Harry et Katrine descendaient à toute vitesse Sørkedalsveien en direction de Majorstua.

« Quelle a été la première chose à t’avoir frappée quand nous sommes entrés ? voulut savoir Harry.

– Que ceux qui habitent ensemble là-bas ne sont pas exactement des âmes sœurs, répondit Katrine en traversant la barrière de péage sans freiner. Qu’il s’agit peut-être d’un ménage malheureux. Et que, dans ce cas, c’est elle qui souffre le plus.

– Mmm. Qu’est-ce qui te fait croire ça ?

– C’est évident, non ? sourit Katrine en jetant un œil dans son rétroviseur. Le choc des goûts.

– Explique.

– Tu n’as pas vu cet infâme canapé dans le salon ? Le style typique des années quatre-vingt acheté par les hommes dans les années quatre-vingt-dix. Alors que c’est elle qui a choisi la table de salle à manger en chêne huilé à châssis d’aluminium. Et du Vitra.

– Vitra ?

– Les chaises autour. Suisse. Cher. Tellement qu’en achetant seulement des répliques un peu moins coûteuses, elle aurait fait assez d’économies pour pouvoir renouveler tout ce salon dégueulasse. »

Harry remarqua que « dégueulasse » dans la bouche de Katrine Bratt ne sonnait pas comme un terme familier vulgaire, mais qu’il soulignait simplement à quelle classe elle appartenait.

« Si bien que ?

– Avec cette énorme maison à cette adresse d’Oslo, ce n’est pas l’argent, le problème. Elle n’a pas eu le droit de troquer son canapé et sa table. Et quand un homme sans goût et sans intérêt flagrant fait ce genre de chose, ça me renseigne sur qui domine qui. »

Harry hocha la tête, essentiellement pour lui-même.

Sa première impression n’avait pas été fausse. Katrine Bratt était bonne.

« Raconte-moi plutôt ce que toi, tu crois, poursuivit, elle. C’est moi qui dois apprendre des choses de toi ici. »

Harry regarda par la fenêtre le vieux débit de boissons Lepsvik, avec toutes ses traditions pas particulièrement honorables.

« Je ne crois pas que Birte Becker ait quitté la maison délibérément.

– Pourquoi ? Il n’y avait aucune trace de violence.

– Parce que c’était bien planifié.

– Et qui est le coupable ? Le mari ? C’est toujours le mari, n’est-ce pas ?

– Oui, répondit Harry en sentant ses idées dériver. C’est toujours le mari.

– À cela près que celui-là était parti à Bergen.

– C’est l’impression que cela donne, oui.
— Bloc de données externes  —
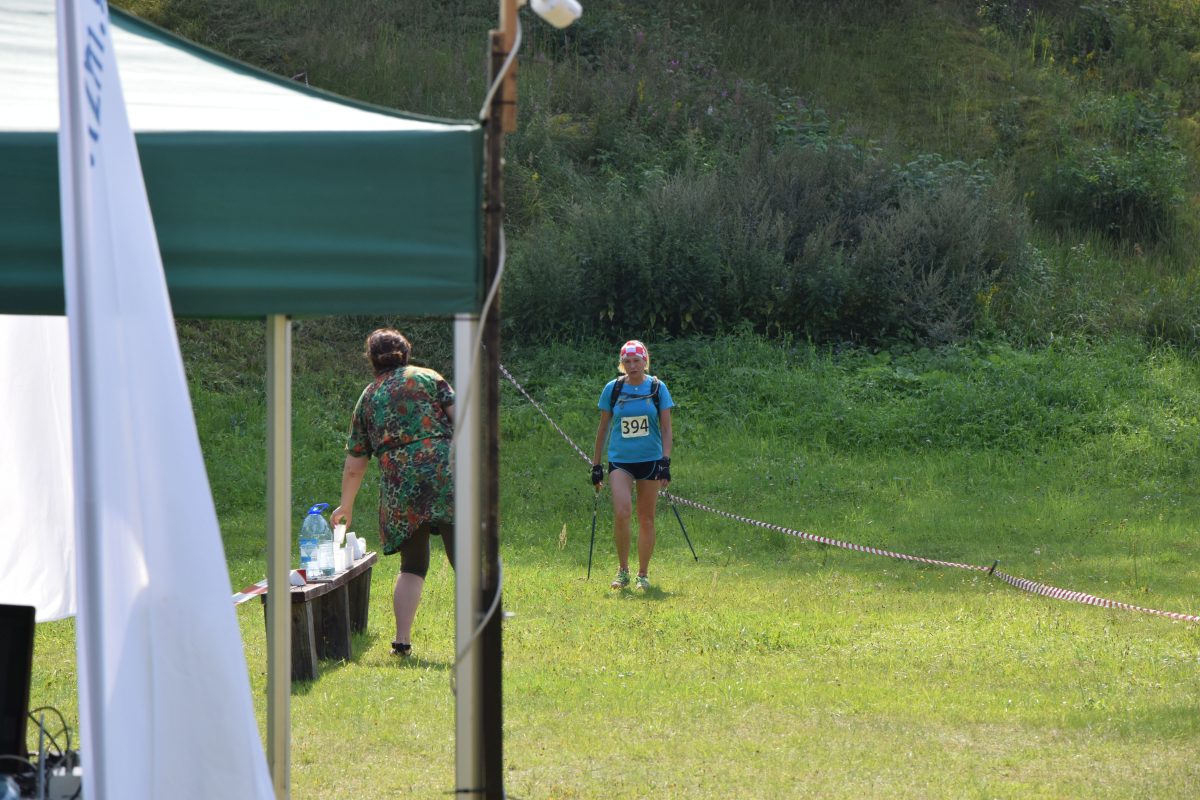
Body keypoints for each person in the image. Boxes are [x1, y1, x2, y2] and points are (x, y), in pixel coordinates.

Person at [331, 328, 455, 658]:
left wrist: (345, 506)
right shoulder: (429, 378)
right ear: (406, 351)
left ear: (371, 360)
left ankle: (402, 642)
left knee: (412, 565)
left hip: (401, 485)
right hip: (446, 474)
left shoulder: (369, 396)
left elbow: (355, 465)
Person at [591, 339, 675, 590]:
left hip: (650, 460)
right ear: (622, 364)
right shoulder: (613, 389)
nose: (632, 366)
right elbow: (603, 428)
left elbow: (666, 428)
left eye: (636, 360)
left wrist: (665, 461)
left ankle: (643, 574)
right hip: (621, 461)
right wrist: (596, 464)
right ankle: (623, 570)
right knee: (622, 513)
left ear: (645, 361)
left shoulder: (658, 388)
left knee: (646, 518)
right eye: (627, 361)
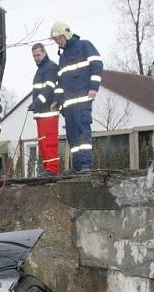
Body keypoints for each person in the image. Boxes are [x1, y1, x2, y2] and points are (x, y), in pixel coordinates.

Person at [50, 21, 103, 173]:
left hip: (82, 101)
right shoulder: (63, 56)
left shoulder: (84, 46)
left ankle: (86, 165)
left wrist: (93, 88)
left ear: (66, 34)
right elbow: (60, 82)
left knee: (82, 132)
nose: (57, 42)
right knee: (72, 136)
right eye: (55, 40)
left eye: (58, 38)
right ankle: (78, 166)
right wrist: (57, 101)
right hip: (68, 105)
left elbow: (97, 65)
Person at [28, 43, 60, 176]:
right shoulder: (41, 70)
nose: (36, 58)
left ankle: (53, 168)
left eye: (38, 55)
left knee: (49, 141)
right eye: (34, 56)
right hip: (40, 113)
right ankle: (48, 167)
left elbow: (48, 89)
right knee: (42, 142)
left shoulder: (50, 67)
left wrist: (36, 103)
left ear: (44, 53)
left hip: (48, 111)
– Avec le dernier avion, alors il n’a pas pu revenir et arriver quand même à temps pour le premier cours. » Katrine accéléra et passa le carrefour de Majorstua en trombe, à l’orange. « Par ailleurs, si Filip Becker avait été coupable, il aurait mordu à l’hameçon que tu lui tendais.

– Quel hameçon ?

– Concernant ses changements d’humeur. Tu as laissé entendre à Becker que tu soupçonnais un suicide.

– Et donc ? » Elle éclata de rire.

« Allez, Harry. Tout le monde, Becker compris, sait que la police utilise des moyens limités sur une affaire qui ressemble à un suicide. En trois mots, tu lui as donné la possibilité d’étayer une théorie qui, dans le cas où il aurait été le coupable, aurait résolu la plupart de ses problèmes. Mais au contraire, il a répondu que sa femme était heureuse comme un poisson dans l’eau.
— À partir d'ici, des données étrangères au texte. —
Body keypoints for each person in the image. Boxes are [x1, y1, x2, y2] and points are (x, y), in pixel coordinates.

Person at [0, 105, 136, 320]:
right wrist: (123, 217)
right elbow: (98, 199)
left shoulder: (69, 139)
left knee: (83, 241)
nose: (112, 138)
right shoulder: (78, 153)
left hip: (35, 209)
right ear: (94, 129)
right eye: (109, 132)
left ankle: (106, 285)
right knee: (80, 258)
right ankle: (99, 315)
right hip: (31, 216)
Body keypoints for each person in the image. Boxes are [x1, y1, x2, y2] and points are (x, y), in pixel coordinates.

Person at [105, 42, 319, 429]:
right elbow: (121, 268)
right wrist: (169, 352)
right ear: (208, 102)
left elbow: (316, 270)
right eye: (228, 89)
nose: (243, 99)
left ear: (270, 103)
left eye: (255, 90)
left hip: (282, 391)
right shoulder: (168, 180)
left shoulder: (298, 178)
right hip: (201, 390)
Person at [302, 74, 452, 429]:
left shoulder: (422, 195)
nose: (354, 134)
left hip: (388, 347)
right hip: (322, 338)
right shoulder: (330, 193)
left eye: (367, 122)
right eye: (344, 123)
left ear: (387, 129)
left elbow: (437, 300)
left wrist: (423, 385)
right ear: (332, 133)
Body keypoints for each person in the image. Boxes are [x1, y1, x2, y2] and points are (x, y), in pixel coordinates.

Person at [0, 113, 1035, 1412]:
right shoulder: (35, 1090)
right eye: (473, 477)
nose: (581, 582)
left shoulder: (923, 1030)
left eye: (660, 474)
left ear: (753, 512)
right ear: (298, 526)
– Mmm. Alors tu veux dire que la question était un test ?

– Tu passes ton temps à tester les gens, Harry. Moi, entre autres. »

Harry ne répondit pas avant qu’ils aient parcouru un bon morceau de Bogstadveien.

« Les gens sont souvent plus futés que tu le penses », lâcha-t-il alors, et il ne dit plus rien avant d’être dans le parking de l’hôtel de police.

« Je dois travailler seul le restant de la journée. »

Il dit cela parce qu’il avait pensé à l’écharpe rose, et pris une décision. Il était urgent de revoir ce dont disposait Skarre sur les personnes portées disparues, urgent d’avoir la confirmation de ce soupçon qui le taraudait. Et si c’était comme il le redoutait, il devrait aller voir l’agent supérieur de police Gunnar Hagen avec la lettre. Cette satanée lettre.